-- Begin DATA FOR THE TASK --
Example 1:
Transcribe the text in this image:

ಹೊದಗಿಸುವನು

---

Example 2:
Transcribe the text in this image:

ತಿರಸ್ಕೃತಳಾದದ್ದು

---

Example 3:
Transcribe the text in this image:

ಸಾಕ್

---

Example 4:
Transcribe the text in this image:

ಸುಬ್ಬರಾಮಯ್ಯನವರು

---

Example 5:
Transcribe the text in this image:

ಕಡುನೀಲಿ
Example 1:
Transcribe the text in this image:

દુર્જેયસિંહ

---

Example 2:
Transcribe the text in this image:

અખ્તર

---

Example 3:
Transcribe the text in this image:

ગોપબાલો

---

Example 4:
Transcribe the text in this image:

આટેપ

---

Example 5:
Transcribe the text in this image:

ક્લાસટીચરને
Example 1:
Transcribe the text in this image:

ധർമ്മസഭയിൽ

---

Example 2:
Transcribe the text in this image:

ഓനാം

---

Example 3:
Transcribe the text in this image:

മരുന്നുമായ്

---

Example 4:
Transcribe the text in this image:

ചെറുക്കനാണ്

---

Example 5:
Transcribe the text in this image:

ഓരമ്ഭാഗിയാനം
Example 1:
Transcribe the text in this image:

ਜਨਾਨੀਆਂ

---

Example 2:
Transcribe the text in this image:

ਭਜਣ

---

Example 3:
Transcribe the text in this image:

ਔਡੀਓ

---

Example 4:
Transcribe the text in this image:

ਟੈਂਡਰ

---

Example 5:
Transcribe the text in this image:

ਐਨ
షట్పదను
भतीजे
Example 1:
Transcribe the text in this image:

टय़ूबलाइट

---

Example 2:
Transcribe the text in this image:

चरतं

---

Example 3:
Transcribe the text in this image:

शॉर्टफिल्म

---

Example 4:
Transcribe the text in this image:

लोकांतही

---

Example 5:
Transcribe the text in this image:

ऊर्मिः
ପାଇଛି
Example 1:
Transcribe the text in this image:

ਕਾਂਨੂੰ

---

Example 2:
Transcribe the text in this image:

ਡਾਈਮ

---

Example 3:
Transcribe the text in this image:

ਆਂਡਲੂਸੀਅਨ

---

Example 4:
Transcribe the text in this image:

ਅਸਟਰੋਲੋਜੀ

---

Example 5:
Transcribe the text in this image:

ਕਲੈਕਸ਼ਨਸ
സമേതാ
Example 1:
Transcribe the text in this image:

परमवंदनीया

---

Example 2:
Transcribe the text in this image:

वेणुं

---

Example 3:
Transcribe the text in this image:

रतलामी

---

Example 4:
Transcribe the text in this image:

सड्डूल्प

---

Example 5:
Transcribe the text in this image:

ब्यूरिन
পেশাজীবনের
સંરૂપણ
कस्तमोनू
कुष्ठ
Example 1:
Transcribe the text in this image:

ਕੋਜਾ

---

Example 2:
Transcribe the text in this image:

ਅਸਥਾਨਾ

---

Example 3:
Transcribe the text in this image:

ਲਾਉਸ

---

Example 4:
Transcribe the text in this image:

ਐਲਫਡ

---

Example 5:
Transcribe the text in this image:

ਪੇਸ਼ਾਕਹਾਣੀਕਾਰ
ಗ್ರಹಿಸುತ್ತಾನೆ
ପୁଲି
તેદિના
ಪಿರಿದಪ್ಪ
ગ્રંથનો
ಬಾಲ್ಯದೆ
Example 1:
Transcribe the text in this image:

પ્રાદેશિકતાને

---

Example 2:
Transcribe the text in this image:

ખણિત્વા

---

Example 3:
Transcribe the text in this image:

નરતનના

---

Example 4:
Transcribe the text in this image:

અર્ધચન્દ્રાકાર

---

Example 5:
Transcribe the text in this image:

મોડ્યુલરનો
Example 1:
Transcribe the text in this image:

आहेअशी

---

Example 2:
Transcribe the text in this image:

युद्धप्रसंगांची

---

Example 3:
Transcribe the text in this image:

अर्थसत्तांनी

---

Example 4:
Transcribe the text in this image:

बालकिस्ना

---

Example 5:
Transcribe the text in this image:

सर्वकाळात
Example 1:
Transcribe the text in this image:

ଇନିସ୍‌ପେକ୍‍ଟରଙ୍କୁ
-- End DATA FOR THE TASK --
▶ _TASK PROMPT_: Could you print every line of the data above without changing a single character?

▶ _REPLY TO THE TASK_:
Example 1:
Transcribe the text in this image:

ಹೊದಗಿಸುವನು

---

Example 2:
Transcribe the text in this image:

ತಿರಸ್ಕೃತಳಾದದ್ದು

---

Example 3:
Transcribe the text in this image:

ಸಾಕ್

---

Example 4:
Transcribe the text in this image:

ಸುಬ್ಬರಾಮಯ್ಯನವರು

---

Example 5:
Transcribe the text in this image:

ಕಡುನೀಲಿ
Example 1:
Transcribe the text in this image:

દુર્જેયસિંહ

---

Example 2:
Transcribe the text in this image:

અખ્તર

---

Example 3:
Transcribe the text in this image:

ગોપબાલો

---

Example 4:
Transcribe the text in this image:

આટેપ

---

Example 5:
Transcribe the text in this image:

ક્લાસટીચરને
Example 1:
Transcribe the text in this image:

ധർമ്മസഭയിൽ

---

Example 2:
Transcribe the text in this image:

ഓനാം

---

Example 3:
Transcribe the text in this image:

മരുന്നുമായ്

---

Example 4:
Transcribe the text in this image:

ചെറുക്കനാണ്

---

Example 5:
Transcribe the text in this image:

ഓരമ്ഭാഗിയാനം
Example 1:
Transcribe the text in this image:

ਜਨਾਨੀਆਂ

---

Example 2:
Transcribe the text in this image:

ਭਜਣ

---

Example 3:
Transcribe the text in this image:

ਔਡੀਓ

---

Example 4:
Transcribe the text in this image:

ਟੈਂਡਰ

---

Example 5:
Transcribe the text in this image:

ਐਨ
షట్పదను
भतीजे
Example 1:
Transcribe the text in this image:

टय़ूबलाइट

---

Example 2:
Transcribe the text in this image:

चरतं

---

Example 3:
Transcribe the text in this image:

शॉर्टफिल्म

---

Example 4:
Transcribe the text in this image:

लोकांतही

---

Example 5:
Transcribe the text in this image:

ऊर्मिः
ପାଇଛି
Example 1:
Transcribe the text in this image:

ਕਾਂਨੂੰ

---

Example 2:
Transcribe the text in this image:

ਡਾਈਮ

---

Example 3:
Transcribe the text in this image:

ਆਂਡਲੂਸੀਅਨ

---

Example 4:
Transcribe the text in this image:

ਅਸਟਰੋਲੋਜੀ

---

Example 5:
Transcribe the text in this image:

ਕਲੈਕਸ਼ਨਸ
സമേതാ
Example 1:
Transcribe the text in this image:

परमवंदनीया

---

Example 2:
Transcribe the text in this image:

वेणुं

---

Example 3:
Transcribe the text in this image:

रतलामी

---

Example 4:
Transcribe the text in this image:

सड्डूल्प

---

Example 5:
Transcribe the text in this image:

ब्यूरिन
পেশাজীবনের
સંરૂપણ
कस्तमोनू
कुष्ठ
Example 1:
Transcribe the text in this image:

ਕੋਜਾ

---

Example 2:
Transcribe the text in this image:

ਅਸਥਾਨਾ

---

Example 3:
Transcribe the text in this image:

ਲਾਉਸ

---

Example 4:
Transcribe the text in this image:

ਐਲਫਡ

---

Example 5:
Transcribe the text in this image:

ਪੇਸ਼ਾਕਹਾਣੀਕਾਰ
ಗ್ರಹಿಸುತ್ತಾನೆ
ପୁଲି
તેદિના
ಪಿರಿದಪ್ಪ
ગ્રંથનો
ಬಾಲ್ಯದೆ
Example 1:
Transcribe the text in this image:

પ્રાદેશિકતાને

---

Example 2:
Transcribe the text in this image:

ખણિત્વા

---

Example 3:
Transcribe the text in this image:

નરતનના

---

Example 4:
Transcribe the text in this image:

અર્ધચન્દ્રાકાર

---

Example 5:
Transcribe the text in this image:

મોડ્યુલરનો
Example 1:
Transcribe the text in this image:

आहेअशी

---

Example 2:
Transcribe the text in this image:

युद्धप्रसंगांची

---

Example 3:
Transcribe the text in this image:

अर्थसत्तांनी

---

Example 4:
Transcribe the text in this image:

बालकिस्ना

---

Example 5:
Transcribe the text in this image:

सर्वकाळात
Example 1:
Transcribe the text in this image:

ଇନିସ୍‌ପେକ୍‍ଟରଙ୍କୁ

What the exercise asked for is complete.